RESOLVED, That the Chairman of the Board, the Chief Executive Officer, the Chief Operating Officer, the Chief Financial Officer, the Controller, the Treasurer, the General Counsel, the Chief Compliance Officer, the Corporate Secretary and any Assistant Secretary of the Corporation, be, and each of them hereby is, authorized to enter into, execute and deliver any contract, agreement, conveyance or any other instrument for and on behalf of AllianceBernstein L.P. (“AllianceBernstein” or the “Partnership”) and AllianceBernstein Holding L.P. (“AllianceBernstein Holding” and, together with the Partnership, the “Partnerships”), including advisory agreements with clients of AllianceBernstein or AllianceBernstein Holding, that may be deemed necessary or

 

A-1


appropriate for the normal course of business of AllianceBernstein or AllianceBernstein Holding without further action or resolution of the Board, and the Corporate Secretary or any Assistant Secretary of the Corporation is hereby authorized and directed to affix the corporate seal thereto and attest the same by his or her signature.

 

A-2


Exhibit B-1

ALLIANCEBERNSTEIN CAP FUND, INC.

Verification

The undersigned states that he has duly executed the attached Application dated March 31, 2014 for and on behalf of AllianceBernstein Cap Fund, Inc.; that he is an Assistant Secretary of such company; and that all action by stockholders, directors, and other bodies necessary to authorize the undersigned to execute and file such instrument has been taken.
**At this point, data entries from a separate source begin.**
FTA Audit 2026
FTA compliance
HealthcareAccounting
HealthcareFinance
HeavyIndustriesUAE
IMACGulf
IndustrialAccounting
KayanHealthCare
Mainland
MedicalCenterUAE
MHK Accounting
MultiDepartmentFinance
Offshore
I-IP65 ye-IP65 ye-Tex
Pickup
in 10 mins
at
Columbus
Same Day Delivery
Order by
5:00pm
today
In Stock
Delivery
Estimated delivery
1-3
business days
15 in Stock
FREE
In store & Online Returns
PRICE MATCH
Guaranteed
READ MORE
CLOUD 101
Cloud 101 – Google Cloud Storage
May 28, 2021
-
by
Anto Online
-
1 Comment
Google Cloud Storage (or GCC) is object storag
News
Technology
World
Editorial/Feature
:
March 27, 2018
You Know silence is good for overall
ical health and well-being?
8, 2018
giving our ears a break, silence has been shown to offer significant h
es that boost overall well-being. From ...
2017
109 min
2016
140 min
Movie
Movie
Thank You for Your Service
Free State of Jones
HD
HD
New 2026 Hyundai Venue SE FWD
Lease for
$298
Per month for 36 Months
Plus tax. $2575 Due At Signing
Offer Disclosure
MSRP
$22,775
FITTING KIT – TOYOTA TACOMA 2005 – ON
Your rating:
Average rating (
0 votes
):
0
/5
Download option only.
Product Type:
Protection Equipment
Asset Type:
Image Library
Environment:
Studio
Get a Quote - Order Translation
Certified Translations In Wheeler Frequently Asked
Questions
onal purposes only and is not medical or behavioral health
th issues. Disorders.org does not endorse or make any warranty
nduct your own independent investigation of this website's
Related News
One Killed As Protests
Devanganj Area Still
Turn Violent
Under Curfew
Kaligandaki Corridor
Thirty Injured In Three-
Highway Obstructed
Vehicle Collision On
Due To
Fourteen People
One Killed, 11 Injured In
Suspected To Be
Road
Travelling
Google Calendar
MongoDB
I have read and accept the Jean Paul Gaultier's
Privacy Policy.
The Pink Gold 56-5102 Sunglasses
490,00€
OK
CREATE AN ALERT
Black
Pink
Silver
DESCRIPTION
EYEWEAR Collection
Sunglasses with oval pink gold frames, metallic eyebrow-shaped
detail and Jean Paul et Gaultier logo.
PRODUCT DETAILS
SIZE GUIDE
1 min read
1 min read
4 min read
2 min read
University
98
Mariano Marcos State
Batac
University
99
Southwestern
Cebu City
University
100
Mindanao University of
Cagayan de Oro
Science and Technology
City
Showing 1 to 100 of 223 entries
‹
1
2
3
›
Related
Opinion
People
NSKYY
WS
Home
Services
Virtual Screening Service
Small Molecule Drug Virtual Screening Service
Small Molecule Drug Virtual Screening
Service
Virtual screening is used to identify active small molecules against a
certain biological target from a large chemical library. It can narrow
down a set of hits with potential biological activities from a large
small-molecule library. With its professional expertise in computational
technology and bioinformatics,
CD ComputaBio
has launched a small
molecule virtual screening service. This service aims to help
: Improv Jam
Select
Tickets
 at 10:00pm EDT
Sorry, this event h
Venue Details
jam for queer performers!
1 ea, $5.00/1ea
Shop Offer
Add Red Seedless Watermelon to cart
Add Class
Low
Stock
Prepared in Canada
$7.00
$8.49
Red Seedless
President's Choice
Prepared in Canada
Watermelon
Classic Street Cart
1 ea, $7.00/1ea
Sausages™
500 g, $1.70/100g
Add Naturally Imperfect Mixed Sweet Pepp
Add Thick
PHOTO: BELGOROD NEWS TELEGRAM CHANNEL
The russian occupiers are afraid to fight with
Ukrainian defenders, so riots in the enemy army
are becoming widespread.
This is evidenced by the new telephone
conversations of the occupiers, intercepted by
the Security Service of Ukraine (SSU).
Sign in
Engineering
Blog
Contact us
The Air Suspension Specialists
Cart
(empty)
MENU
The undersigned further states that he is familiar with such instrument, and the contents thereof, and that the facts therein set forth are true to the best of his knowledge, information and belief.

 

ALLIANCEBERNSTEIN CAP FUND, INC.
By:   /s/ Eric C. Freed
Name:   Eric C. Freed
Title:   Assistant Secretary
Date:   March 31, 2014

 

B-1


Exhibit B-2

ALLIANCEBERNSTEIN L.P.

Verification

The undersigned states that she has duly executed the attached Application dated March 31, 2014 for and on behalf of AllianceBernstein L.P. (the “Adviser”); that she is an Assistant Secretary of AllianceBernstein Corporation, the general partner of the Adviser; and that all action by stockholders, directors, partners and other bodies necessary to authorize the undersigned to execute and file such instrument has been taken. The undersigned further states that she is familiar with such instrument, and the contents thereof, and that the facts therein set forth are true to the best of her knowledge, information and belief.

 

ALLIANCEBERNSTEIN L.P.
By:  

/s/ Emilie D. Wrapp

Name: Emilie D. Wrapp
Title: Assistant Secretary of AllianceBernstein Corporation, General Partner of AllianceBernstein, L.P.